EXERCISE DESCRIPTION: Starting at the line that has "Which series has" and stopping after the line that has "Approximately how many", reproduce the data with "largest" replaced by "greatest" and nothing else changed. Leave the pictures out of the answer.

==== INPUT

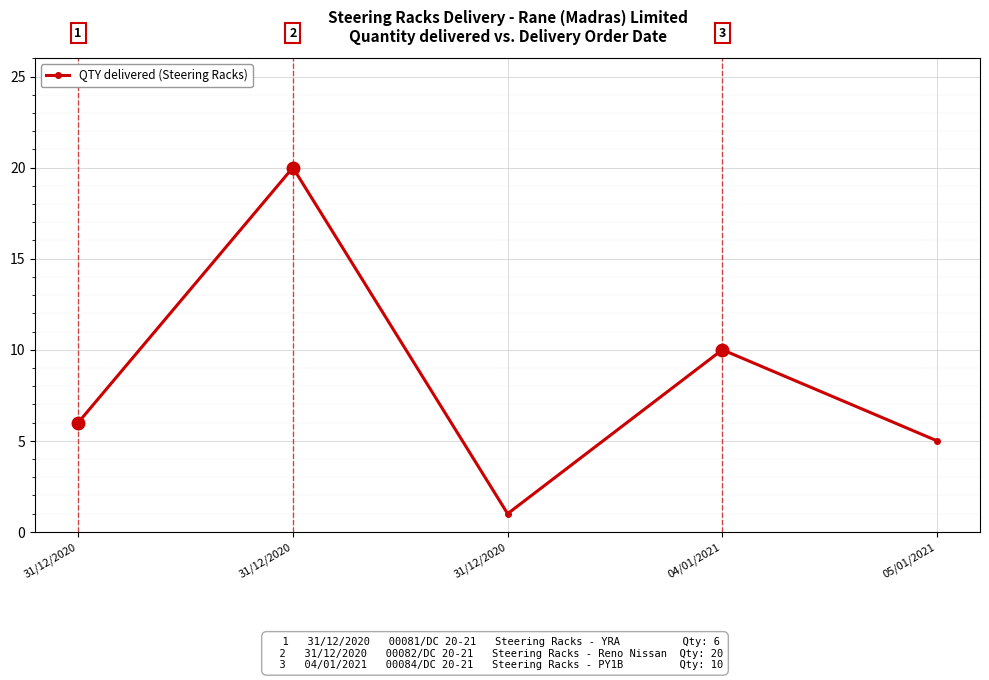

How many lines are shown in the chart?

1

========
==== INPUT

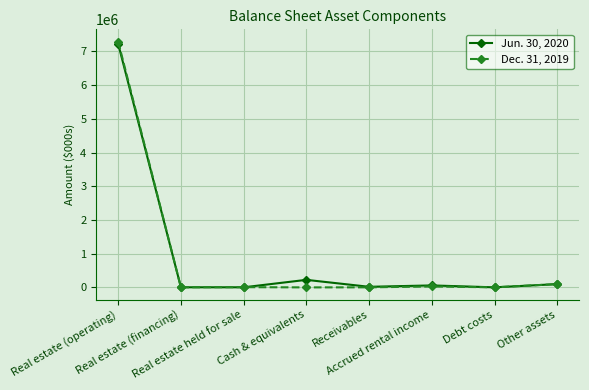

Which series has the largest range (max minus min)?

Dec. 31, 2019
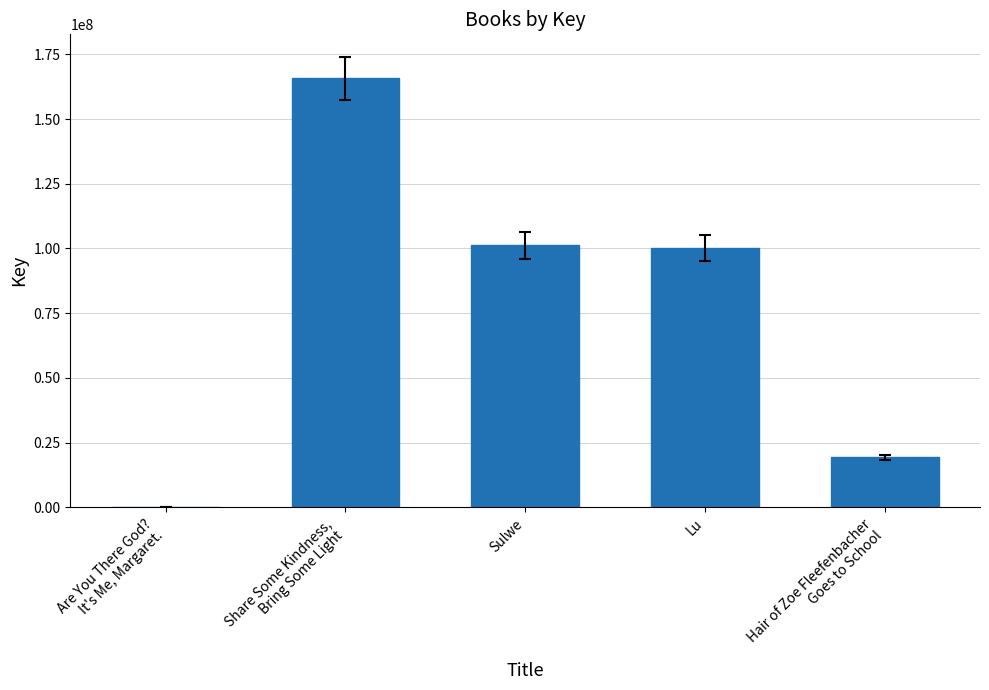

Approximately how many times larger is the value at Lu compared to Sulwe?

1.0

========
==== INPUT

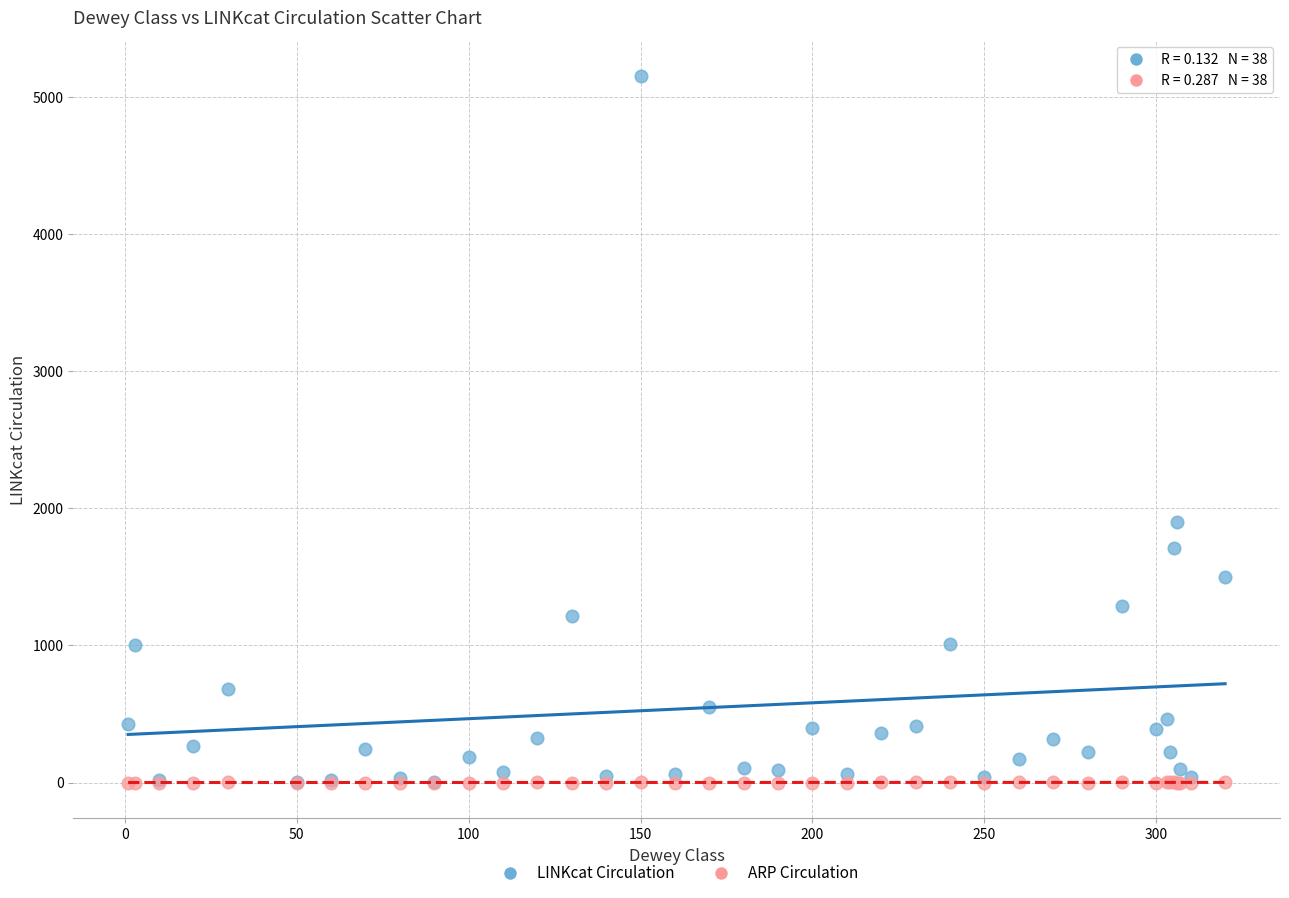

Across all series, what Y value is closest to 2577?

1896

========

RESPONSE:
Which series has the greatest range (max minus min)?

Dec. 31, 2019

Approximately how many times larger is the value at Lu compared to Sulwe?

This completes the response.